Sunday, December 04, 2005

Send Letters Of Thanks To The Council

George Solomon who once did something or other, and who now gets a weekly column in the WaPo when he's not busy slapping ESPN on the buttocks in the back alleys of their website, writes about the Nationals and the stadium schenanigans. Unfortunately, as sports editor emeritus, no one decided to fact check his column. Some of the problems are picking nits, and the big one isn't an error of fact, but an error of analysis. Let's start with the facts.

Here's what went wrong: The D.C. Council, which almost cost the city a baseball team a year ago, seemed to be back to its old tricks, failing for months to approve a lease for a $535 million stadium in Southeast that it had previously agreed to.

Nit #1: The DC Council had nothing to do with the stadium lease. The paramaters of the lease were contained in the Baseball Stadium Agreement, which features the signatures of Mark Tuohey, Chairman of the DC Sports & Entertainment Commission, and of Tony Williams, the Mayor.

I suppose it's possible that he's referring to the Council's prior approval of the stadium, as opposed to the lease, but if so his participle is dangling -- or something like that. Grammar was never my strong point, but I'm sure you realized that months ago.

By failing for months to close a deal, opportunistic politicians provided MLB a reason to not sell the team (for $450 million) and blocked the franchise from being competitive in free agent bidding or moving ahead in making this a viable franchise by say, getting a few more games on television or getting a decent radio signal.

Nit #2: Opportunistic politicians, with whom I have a problem with, did NOT prevent MLB from selling the team. Getting the lease done was never a condition of selling the team (as the litany of old sell-by dates attests.) It became an issue once DC and the Council realized it was a bargaining chip, especially vis a vis Smulyan and the idea of non-local ownership -- but more importanly, once MLB realized that they could strongarm DC into every last nickle, which a sympathetic local owner would be unable to do because of civic pressures.

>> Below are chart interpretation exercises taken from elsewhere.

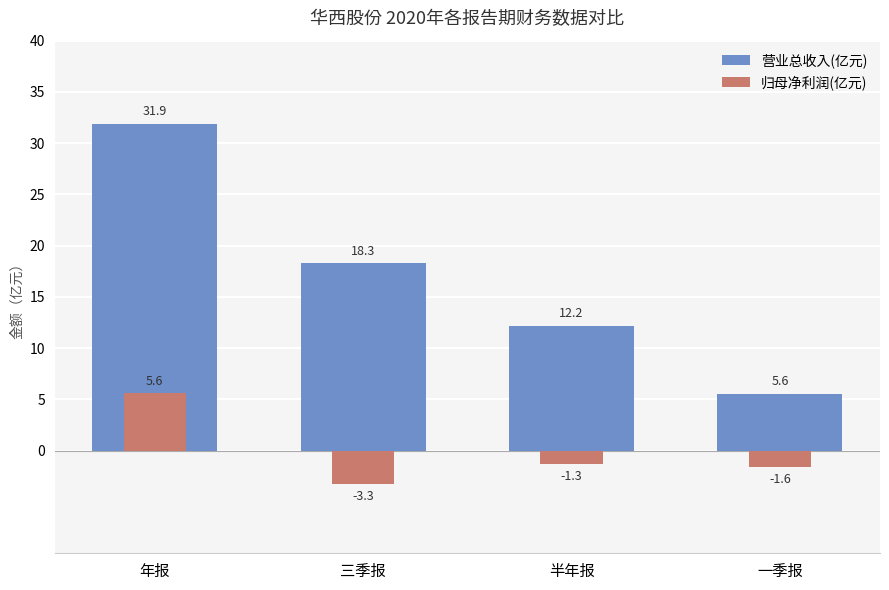

How many values in the 营业总收入(亿元) series are below 18?

2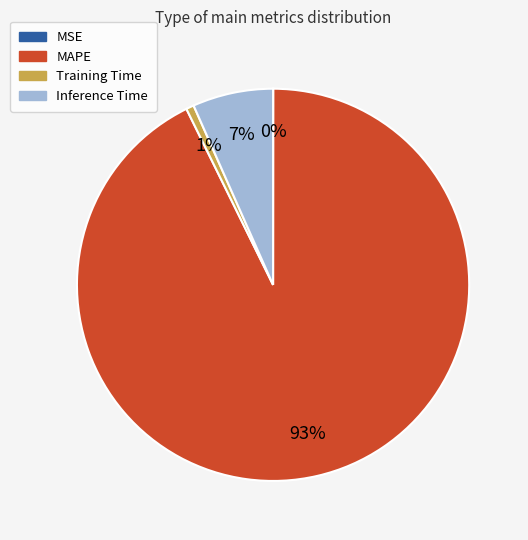

The Inference Time slice represents 7% of the pie. True or false?

True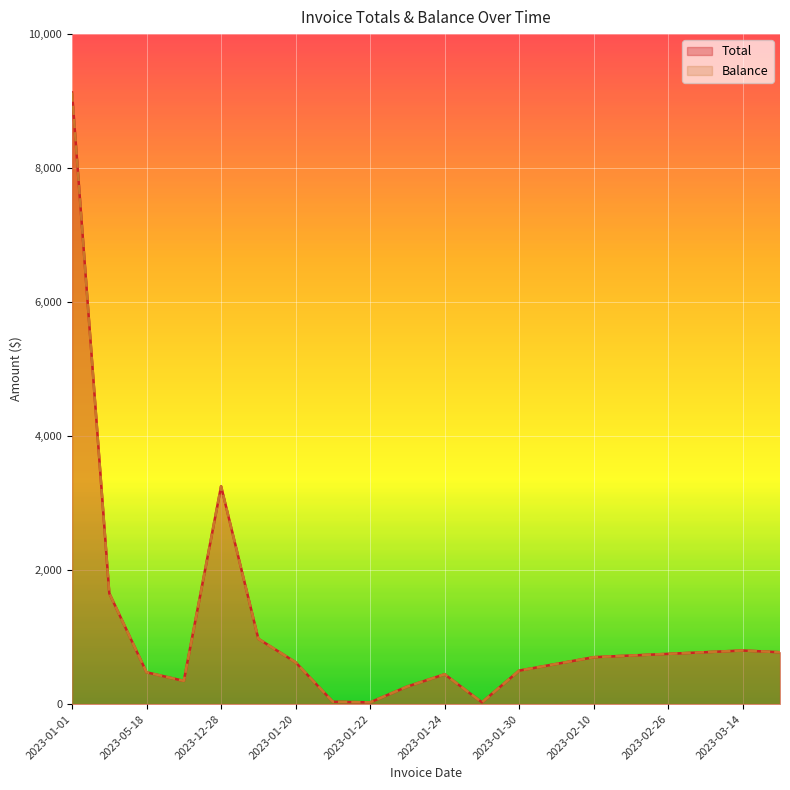

True or false: Balance and Total cross at least once.

False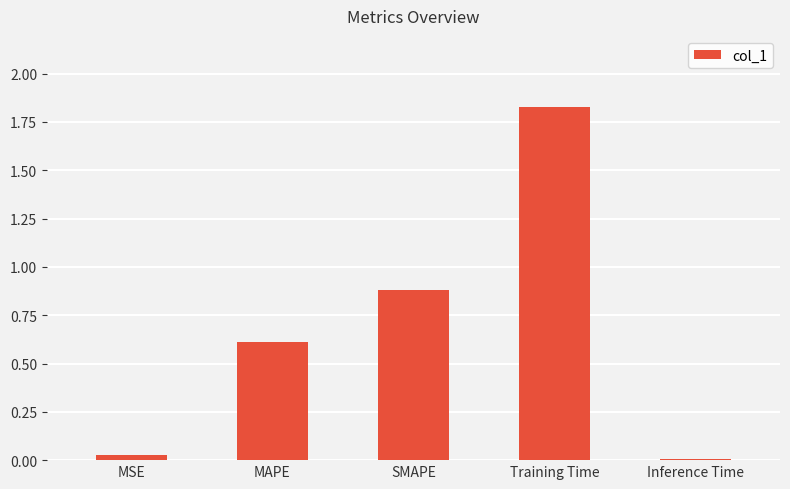

At which category does the chart reach its peak across all series?

Training Time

Nit #3: The team has been competitive (in some respects) in free agent bidding. Jim Bowden, while he's only brought home Marlon Anderson, aggresively set a target price and contract for Hector Carrasco and Esteban Loaiza. Once those prices were surpassed, he moved on. By all accounts, the team is still interested in AJ Burnett and Javier Vazquez, neither of whom are going to work for peanuts. If the team hasn't been competitive in free agency, that's by design and considering the contracts given to Loaiza, Eyre, and Ryan, that's a good thing.

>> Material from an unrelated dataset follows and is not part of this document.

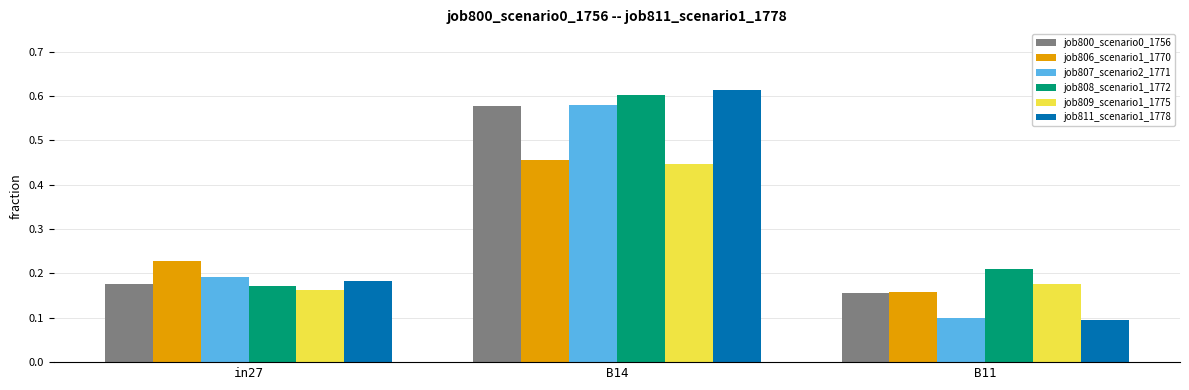

What is the label of the 3rd bar from the right?

in27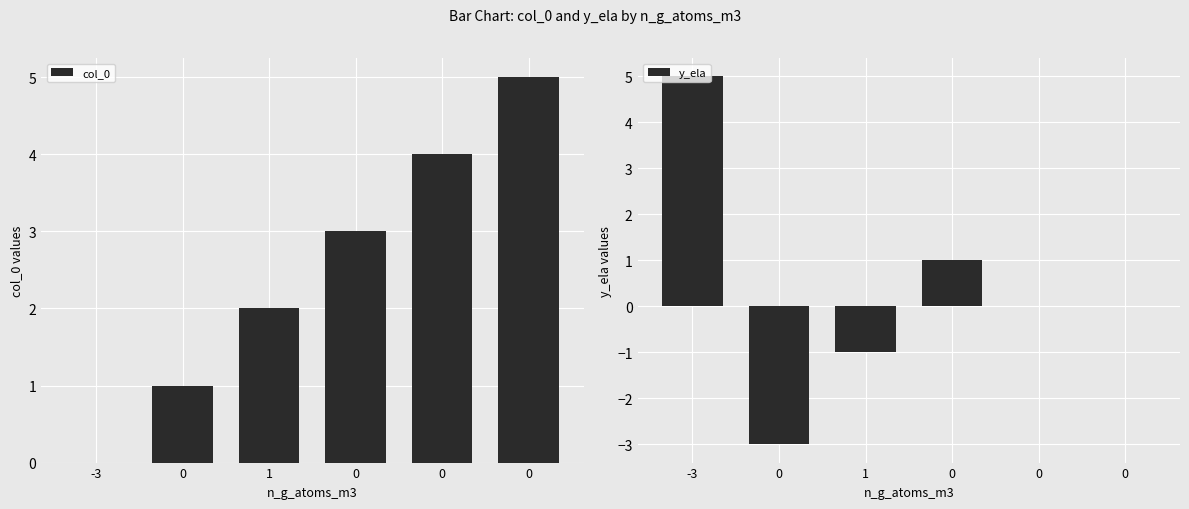

At which category is the sum across all series the highest?

-3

Nit #3A: What would preclude Tony Tavares from negotiationg a better radio deal next season? Rumors on the site indicate that there is talk bubbling of something larger. I'm sure a new owner would want a little bit of a say, but if Bonneville calms a callin', Tavares damn well better answer the phone.

So instead of making reasonable attempts to grow the team, the political bickering has left fans bidding farewell to veteran pitchers Esteban Loaiza, who jumped to the Oakland Athletics for a three-year deal worth $21.375 million, and Hector Carrasco, who got $6.1 million over two years from the Los Angeles Angels, leaving general-manager-for-today Jim Bowden to ponder bringing down Ron Darling from the TV booth.

Nit #4: (Probably just an extension of #3) Oakland fans are split on the merits of the Loaiza contract, and they're much closer to competitive than we are. The few Angels blogs I've read have pretty much laughed at the Carrasco contract (especially with the draft pick loss). And these are arguments against the council? Maybe we should be writing them letters of thanks instead. Are Carrasco and Loaiza worth $10 million next season? Possibly, but that's 20% of the Nats' payroll for a third starter and a fourth reliever.

And this is the problem. I'm seeing people cite the loss of Carrasco and Loaiza and throwing up their hands. I've heard plenty of them on the radio, TV, and on the Nationals forums. Certainly not having an owner is less-than ideal, but losing Carrasco and Loaiza is 1) not a bad thing and 2) not a function of not having an owner. It's a tired and toothless refrain.

I don't have a lot of faith in Bowden long-term. But he's showing creativity when working with a difficult situation. Although I may not like the decisions he's making, he's usually trying as best he can to shuffle the cards every which way until he gets a hand that makes him happy. He's running through the combos: trading Wilkerson here; back-loading a deal to Burnett there.

Sure, things could be better. But much of the talk is defeatist, and will become self-fufilling. Even if we had a $30 million bump in payroll, we probably wouldn't be a World Series contender next year anyway, simply because the talent on the market, for the most part, isn't worth the money it's getting.

While it'd be nice to have an owner, and it'd be nice if we had a shiny new stadium, MLB's foot dragging (and they are the true enemy here, George), is probably doing us a favor. The free agent market will be better next year, and the year after. And we won't be encumbered by these ungodly contracts. (Well, other than Vidro's, that is!)